Work to be completed:
With no images included, output each entry below exactly as it appears.

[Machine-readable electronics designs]
====
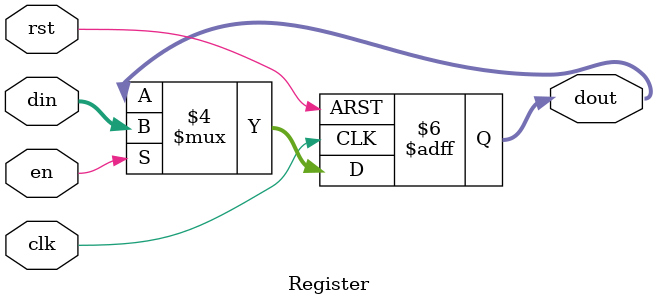
<source format=v>
`timescale 1ns / 1ps

module Register #(
    parameter width = 32
    )(
    input clk,
    input rst,
    input en,
    input [width - 1 : 0] din,
    output reg [width - 1 : 0] dout
    );
    
    always @(posedge clk, negedge rst) begin
        if (!rst)
            dout = 0;
        else if (en)
            dout = din;
    end
endmodule

</source>
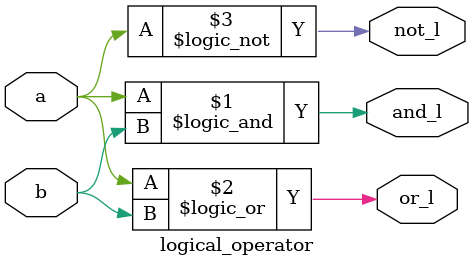
<source format=v>
module logical_operator(
input a,b,
output and_l, or_l, not_l
);
assign and_l = a && b;
assign or_l  = a || b;
assign not_l = !a;
endmodule



/* OUTPUT
meenakshi@meenakshi-Inspiron-3501:~/verilog/logical_operator$ vvp logical_operator.out
VCD info: dumpfile logical_operator.vcd opened for output.
                   0a=1 b=0 | AND=0 OR=1 NOT=0
logical_operator_tb.v:17: $finish called at 10 (1s)
*/

</source>
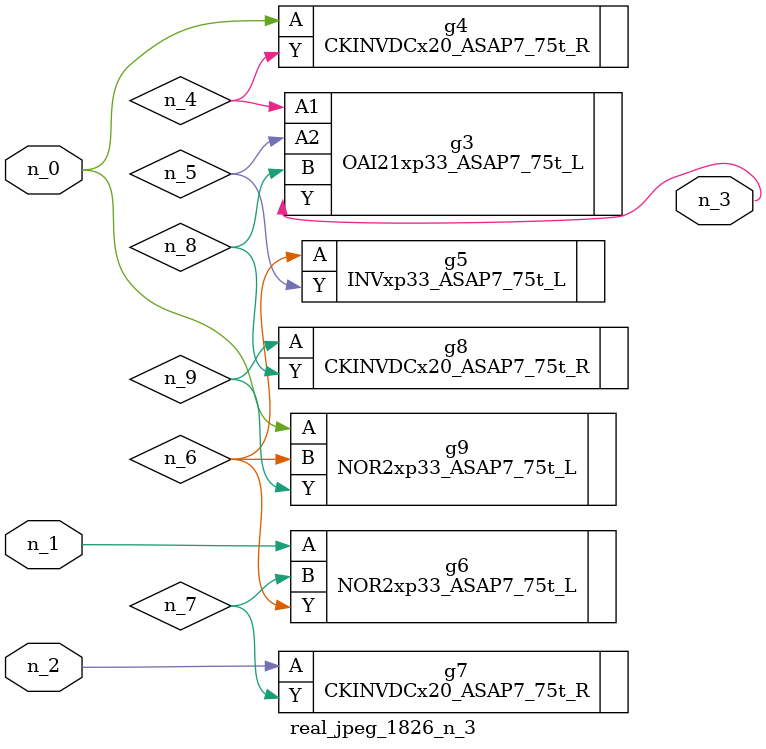
<source format=v>
module real_jpeg_1826_n_3 (n_1, n_0, n_2, n_3);

input n_1;
input n_0;
input n_2;

output n_3;

wire n_5;
wire n_4;
wire n_8;
wire n_6;
wire n_7;
wire n_9;

CKINVDCx20_ASAP7_75t_R g4 ( 
.A(n_0),
.Y(n_4)
);

NOR2xp33_ASAP7_75t_L g9 ( 
.A(n_0),
.B(n_6),
.Y(n_9)
);

NOR2xp33_ASAP7_75t_L g6 ( 
.A(n_1),
.B(n_7),
.Y(n_6)
);

CKINVDCx20_ASAP7_75t_R g7 ( 
.A(n_2),
.Y(n_7)
);

OAI21xp33_ASAP7_75t_L g3 ( 
.A1(n_4),
.A2(n_5),
.B(n_8),
.Y(n_3)
);

INVxp33_ASAP7_75t_L g5 ( 
.A(n_6),
.Y(n_5)
);

CKINVDCx20_ASAP7_75t_R g8 ( 
.A(n_9),
.Y(n_8)
);


endmodule
</source>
====
Solution for this exercise:
<source format=v>
`timescale 1ns / 1ps

module Register #(
    parameter width = 32
    )(
    input clk,
    input rst,
    input en,
    input [width - 1 : 0] din,
    output reg [width - 1 : 0] dout
    );
    
    always @(posedge clk, negedge rst) begin
        if (!rst)
            dout = 0;
        else if (en)
            dout = din;
    end
endmodule

</source>
<source format=v>
module logical_operator(
input a,b,
output and_l, or_l, not_l
);
assign and_l = a && b;
assign or_l  = a || b;
assign not_l = !a;
endmodule



/* OUTPUT
meenakshi@meenakshi-Inspiron-3501:~/verilog/logical_operator$ vvp logical_operator.out
VCD info: dumpfile logical_operator.vcd opened for output.
                   0a=1 b=0 | AND=0 OR=1 NOT=0
logical_operator_tb.v:17: $finish called at 10 (1s)
*/

</source>
<source format=v>
module real_jpeg_1826_n_3 (n_1, n_0, n_2, n_3);

input n_1;
input n_0;
input n_2;

output n_3;

wire n_5;
wire n_4;
wire n_8;
wire n_6;
wire n_7;
wire n_9;

CKINVDCx20_ASAP7_75t_R g4 ( 
.A(n_0),
.Y(n_4)
);

NOR2xp33_ASAP7_75t_L g9 ( 
.A(n_0),
.B(n_6),
.Y(n_9)
);

NOR2xp33_ASAP7_75t_L g6 ( 
.A(n_1),
.B(n_7),
.Y(n_6)
);

CKINVDCx20_ASAP7_75t_R g7 ( 
.A(n_2),
.Y(n_7)
);

OAI21xp33_ASAP7_75t_L g3 ( 
.A1(n_4),
.A2(n_5),
.B(n_8),
.Y(n_3)
);

INVxp33_ASAP7_75t_L g5 ( 
.A(n_6),
.Y(n_5)
);

CKINVDCx20_ASAP7_75t_R g8 ( 
.A(n_9),
.Y(n_8)
);


endmodule
</source>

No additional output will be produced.